_Your goal_
The data below should be copied out exactly, with its pictures omitted.

_Data block_
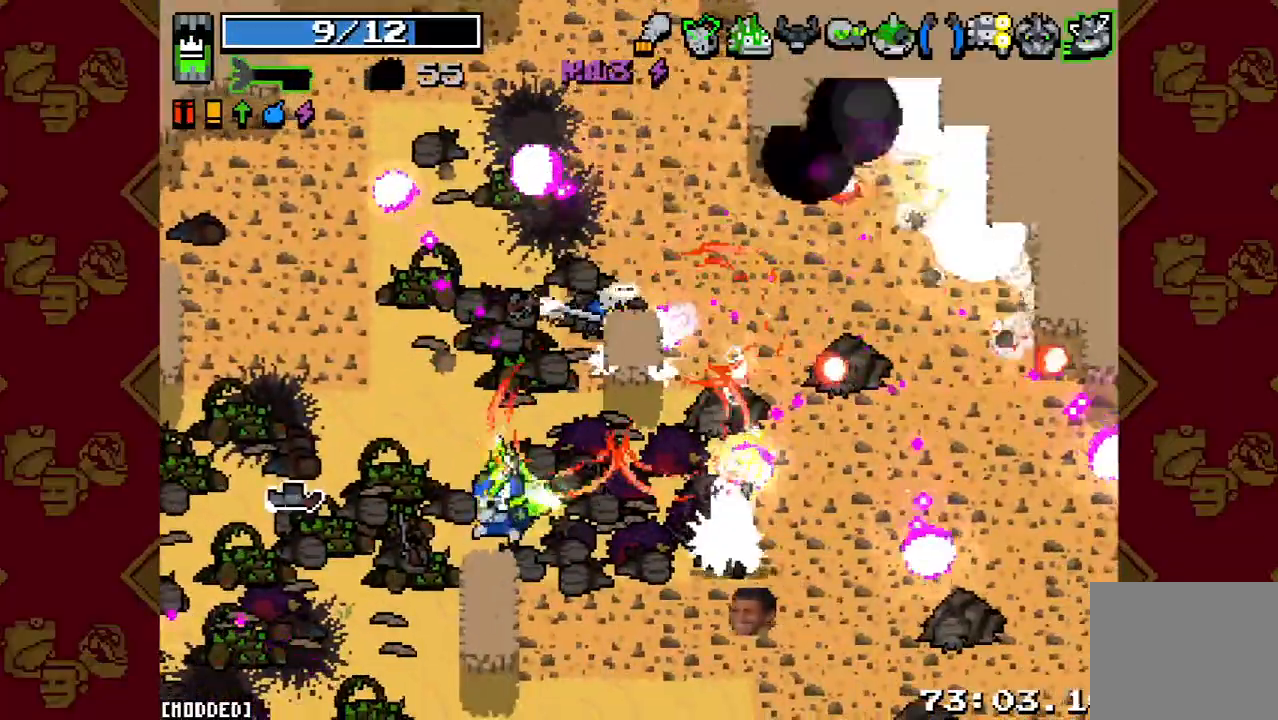
Gameplay with a controller (PlayStation layout); each line is a JSON object with the inputs held at the frame after it. "button_events" lists button changes between this image and that frame as [ms after this image, input, new state], when the widget could be followed in between (sticks are given only as held states). Not read: L3 R3.
{"buttons": [], "left_stick": "center", "right_stick": "down", "button_events": [[200, "R2", "down"], [333, "R2", "up"]]}
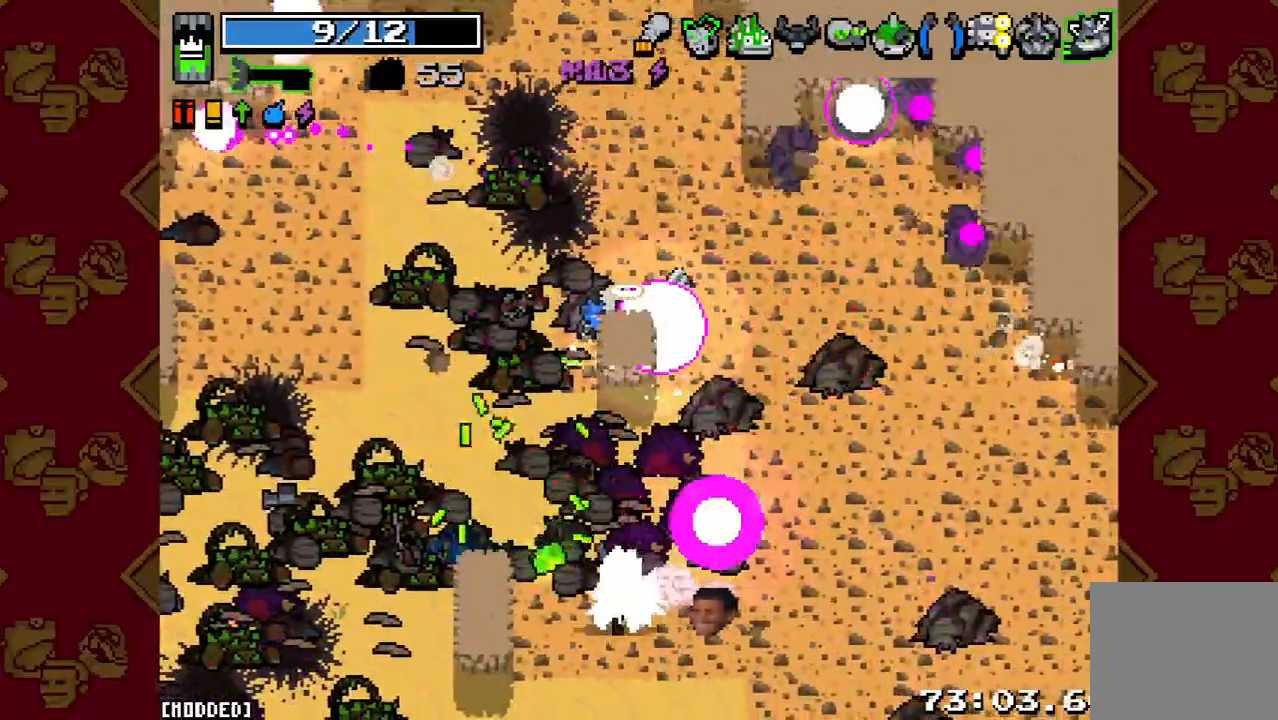
{"buttons": [], "left_stick": "down", "right_stick": "down-left", "button_events": [[100, "R2", "down"], [233, "R2", "up"]]}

_Answer to this exercise_
Gameplay with a controller (PlayStation layout); each line is a JSON object with the inputs held at the frame after it. "button_events" lists button changes between this image and that frame as [ms after this image, input, new state], when the widget could be followed in between (sticks are given only as held states). Not read: L3 R3.
{"buttons": [], "left_stick": "center", "right_stick": "down", "button_events": [[200, "R2", "down"], [333, "R2", "up"]]}
{"buttons": [], "left_stick": "down", "right_stick": "down-left", "button_events": [[100, "R2", "down"], [233, "R2", "up"]]}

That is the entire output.